Start of Material to process

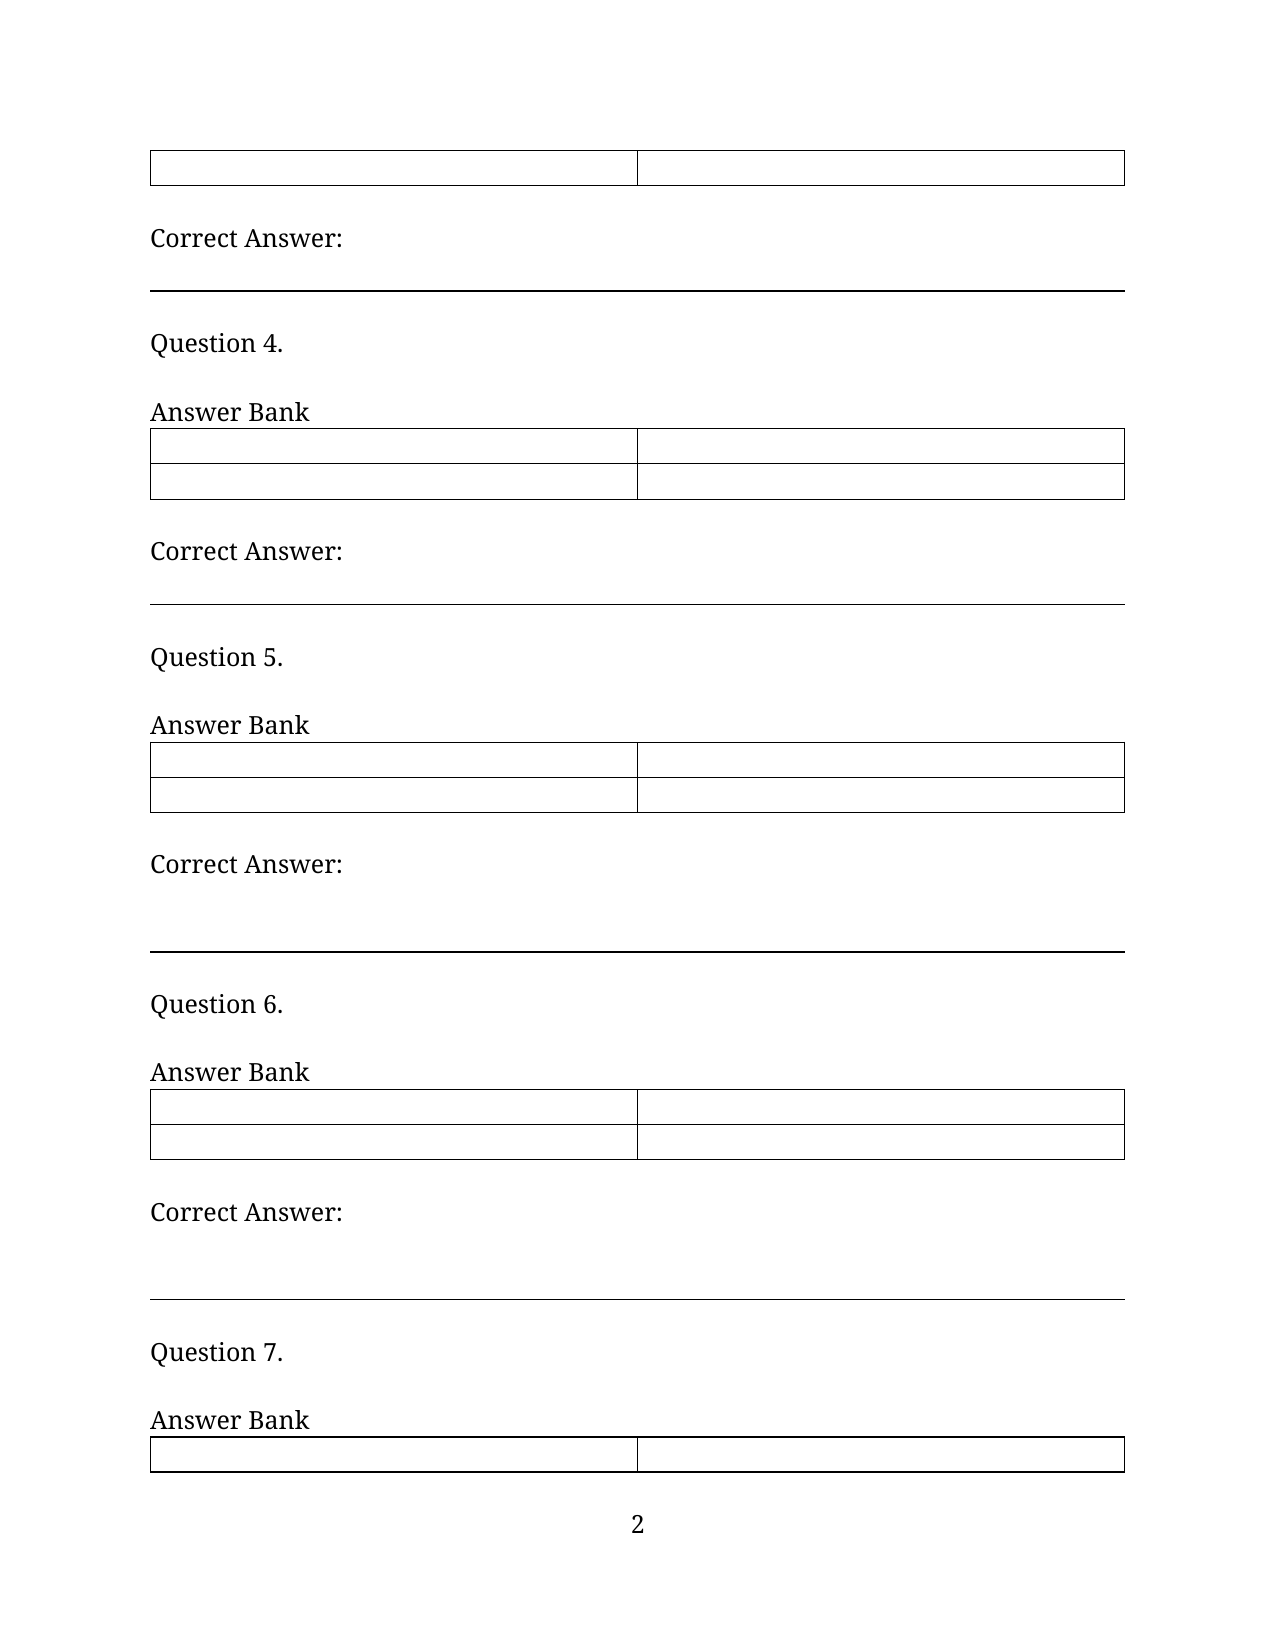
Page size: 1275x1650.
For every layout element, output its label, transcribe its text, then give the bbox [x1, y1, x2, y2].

table_header [151, 429, 637, 463]
text Correct Answer: [150, 847, 1125, 881]
table_header [151, 743, 637, 777]
table_header [638, 743, 1124, 777]
table_cell [151, 151, 637, 185]
text Answer Bank [150, 707, 1125, 742]
table_header [638, 1090, 1124, 1124]
text Answer Bank [150, 1402, 1125, 1436]
table_cell [638, 464, 1124, 498]
table_cell [151, 464, 637, 498]
text Correct Answer: [150, 1194, 1125, 1228]
text Question 7. [150, 1334, 1125, 1368]
text Question 5. [150, 639, 1125, 673]
table_cell [638, 151, 1124, 185]
table_header [638, 429, 1124, 463]
text Question 6. [150, 987, 1125, 1021]
text Answer Bank [150, 394, 1125, 428]
table_cell [151, 1125, 637, 1159]
table_header [638, 1438, 1124, 1471]
table_cell [151, 778, 637, 812]
table_cell [638, 1125, 1124, 1159]
text Question 4. [150, 326, 1125, 360]
text Correct Answer: [150, 533, 1125, 568]
table_header [151, 1438, 637, 1471]
text Correct Answer: [150, 220, 1125, 254]
table_header [151, 1090, 637, 1124]
text Answer Bank [150, 1055, 1125, 1089]
table_cell [638, 778, 1124, 812]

End of Material to process

■ Problem description:
Each line above must be set down exactly, though no picture should be carried over.

■ Result:
Page size: 1275x1650.
For every layout element, output its label, transcribe its text, then give the bbox [x1, y1, x2, y2].

table_header [151, 429, 637, 463]
text Correct Answer: [150, 847, 1125, 881]
table_header [151, 743, 637, 777]
table_header [638, 743, 1124, 777]
table_cell [151, 151, 637, 185]
text Answer Bank [150, 707, 1125, 742]
table_header [638, 1090, 1124, 1124]
text Answer Bank [150, 1402, 1125, 1436]
table_cell [638, 464, 1124, 498]
table_cell [151, 464, 637, 498]
text Correct Answer: [150, 1194, 1125, 1228]
text Question 7. [150, 1334, 1125, 1368]
text Question 5. [150, 639, 1125, 673]
table_cell [638, 151, 1124, 185]
table_header [638, 429, 1124, 463]
text Question 6. [150, 987, 1125, 1021]
text Answer Bank [150, 394, 1125, 428]
table_cell [151, 1125, 637, 1159]
table_header [638, 1438, 1124, 1471]
table_cell [151, 778, 637, 812]
table_cell [638, 1125, 1124, 1159]
text Question 4. [150, 326, 1125, 360]
text Correct Answer: [150, 533, 1125, 568]
table_header [151, 1438, 637, 1471]
text Correct Answer: [150, 220, 1125, 254]
table_header [151, 1090, 637, 1124]
text Answer Bank [150, 1055, 1125, 1089]
table_cell [638, 778, 1124, 812]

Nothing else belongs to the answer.